More visitors – but spending didn’t rise proportionately

 More visitors – but spending didn’t rise proportionately
NEW ATTRACTION: Since its soft opening in early April, more than 500,000 people have visited the River Safari, of which a third were tourists. More tourists are expected in coming months.

SINGAPORE - Even as tourism growth in Singapore is expected to slow in the next decade from the previous brisk pace, the industry will still turn in a perfectly respectable performance when it closes the door on 2013. Visitor arrivals appear to be exceeding the conservative estimates set this year, though it remains to be seen if tourist spending will follow suit with a proportional increase.

Hotels continued to fill rooms at robust occupancies, while other operating indicators - such as the average room rate (ARR) and revenue per available room (RevPAR) - dipped from last year's record levels in the face of increased supply, a strong Singapore dollar and weaker corporate demand.

According to preliminary estimates from the Singapore Tourism Board (STB), visitor arrivals for January to October hit 12.92 million, up 8.4 per cent from the previous year, suggesting that STB's target for this year of 14.8-15.5 million may have been on the cautious side since Q4 is typically bolstered by the year-end festivities.

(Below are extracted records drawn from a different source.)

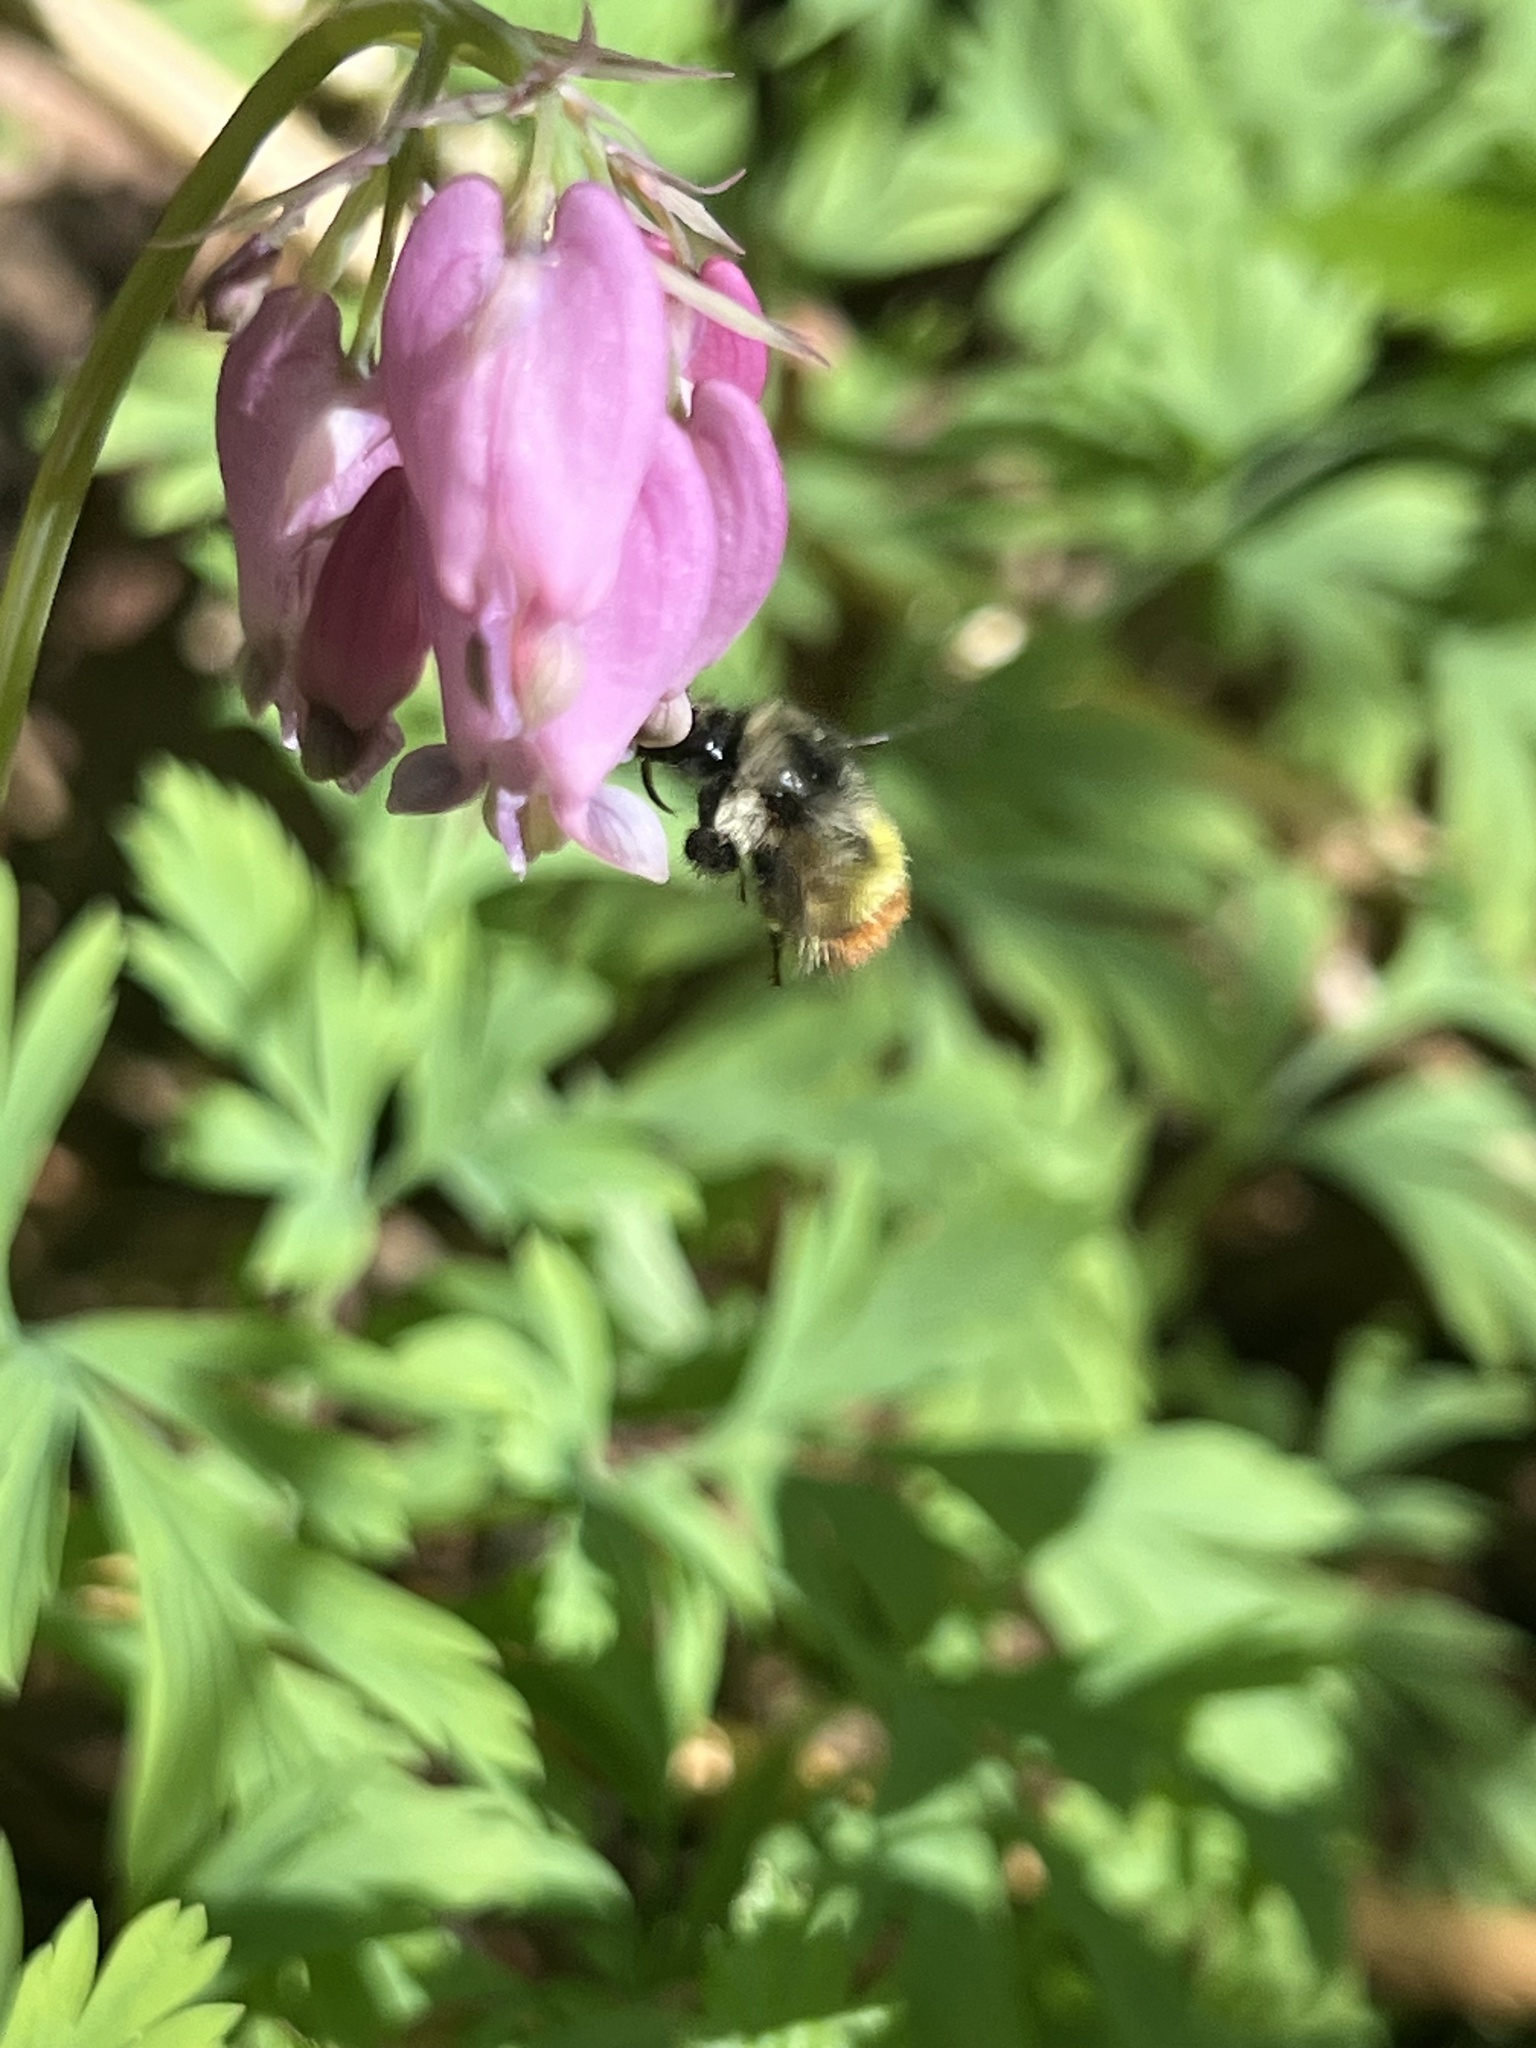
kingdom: Animalia
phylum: Arthropoda
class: Insecta
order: Hymenoptera
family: Apidae
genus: Bombus
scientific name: Bombus flavifrons
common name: Yellow head bumble bee
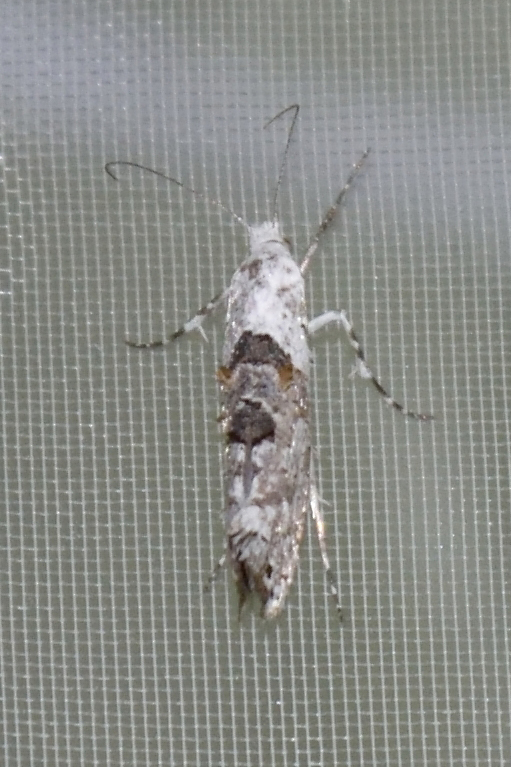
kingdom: Animalia
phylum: Arthropoda
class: Insecta
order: Lepidoptera
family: Plutellidae
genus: Ypsolophus
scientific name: Ypsolophus asperella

This also means that Singapore is well on track to hit a long-established target of 17 million visitors by 2015. However, tourist spending is an equally (if not more) important metric for the industry. Q1 data from STB showed that while arrivals were 9 per cent higher at 3.9 million, spending slipped 6 per cent to $5.7 billion from the corresponding quarter a year ago on weaker gaming revenue and a 6 per cent drop in business travellers (BT) and MICE (meetings, incentives, conferences and events) arrivals. Spending by BTMICE visitors fell 20 per cent that quarter. Q2 and Q3 figures have yet to be released.

"Industry feedback indicated that businesses were cutting down on trips and associated budgets, which led to a drop in spend across all components (in Q1 2013), including accommodation, F&B and shopping," said STB communications director Oliver Chong, adding that other regional markets also suffered declines in BTMICE arrivals that quarter.

Last year, Singapore attracted 14.4 million visitors who spent $23 billion in tourism receipts. STB is expecting tourism receipts to hit $23.5-24.5 billion this year.

After a decade in which tourism growth shifted into high gear, the rate is expected to essentially halve over the next decade, the government said earlier this year. From 2002 to 2012, tourism receipts surged at a compound annual growth rate (CAGR) of 10 per cent while arrivals increased at a 6.6 per cent CAGR.

Still, DBS Vickers analyst Derek Tan expects visitor arrivals to continue on an upward trend into next year, underpinned by a healthy outlook for travel in South- east Asia and a strong pipeline of MICE events which include the 2014 Singapore Airshow. For 2013 as a whole, he projects spending of $24 billion by a total of 15.5 million tourists.

"We expect visitor arrivals to grow 6 per cent year-on-year to 16.3 million in 2014," he said.

This year, the River Safari joined the growing list of tourist attractions which the Republic has to offer, while the Kallang Sports Hub will host a number of major sports events when it opens its doors next year.

Since its soft opening in early April, more than 500,000 people have visited the River Safari, of which a third were tourists, though Wildlife Reserves Singapore expects the percentage of tourists to rise in coming months. The River Safari will have its official launch in Q1 next year, after the Amazon River Quest boat ride started operating this month.